Suddenly, out of nowhere, we find the words “. . .then began men to call upon the Name of the Lord.”  Does this mean no one had called upon Him before?  No, not at all—for Abel knew God’s heart well enough to know what type of sacrifice would please Him (v.4).  So, we can rest assured He communed with the Heavenly Father, even though nothing’s recorded about it.

Likewise, we must assume Adam and Eve continued crying out to God even after they were expelled from the Garden of Eden (Gen. 3:22-24).  That’s why Eve said “I have gotten a man from the Lord” (4:1).  And, the same is implied when she said of Seth, “For God has appointed me another seed instead of Abel, whom Cain slew” (v.25).

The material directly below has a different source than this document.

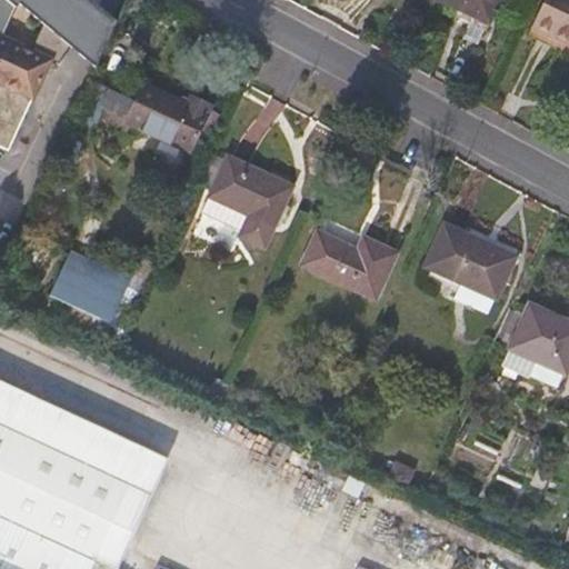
[(117,23),(89,0),(0,0),(0,143),(10,149),(33,100),(51,62),(59,68),(72,50),(96,68),(117,23)]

But, the insertion of today’s Manna by Moses into the text leads us to believe Seth’s lineage was a Godly one that longed to know Him and do His will.  Later on Enoch would be born and “walked with God and was not—for God took him” (5:22, 24).  And, three generations later Noah was born and he, too, “was a just man, perfect in his generations and walked with God” (6:9).

Thus, we should ever remember that “calling upon the Name of the Lord” is an integral part of worship, both private and public.  The concerns may be different, but the “calling on Him” is the same.

There’s passion.  There’s purpose (intentionality).  There’s an “humbling of one’s self” (II Chron. 7:14a; James 4:6, 10).  There’s also a “seeking of His Face and repentance” (II Chron. 7:14b).  And, only those who are desperate. . .so often residing at “Wit’s End Corner” (Ps. 107:26-30). . .know what it means to really “call upon the Name of the Lord.”

A mother praying for a wayward son knows it.  A father weeping over the death of his spouse knows it.  An orphaned or abandoned child, crying himself to sleep at night, knows it.  A lonely soldier standing watch at an isolated outpost in a war zone knows it.

The Hebrew word “qara” is used here for “call upon” and means “to cry out, implore, beg, beseech, etc.”  And, when we realize the Heavenly Father doesn’t have to be coerced or compelled to hear and answer us—for He has said, “Call to Me and I will answer you and show you great and mighty (unsearchable) things you know not” (Jer. 33:4)—it suddenly dawns on us that we’re doing exactly what He desires.  Desperate desire that “delights itself in Him” always catches the Father’s ear and touches His Heart (Ps. 37:4).  Why not “call upon His Name” right now?  He wants to hear from you.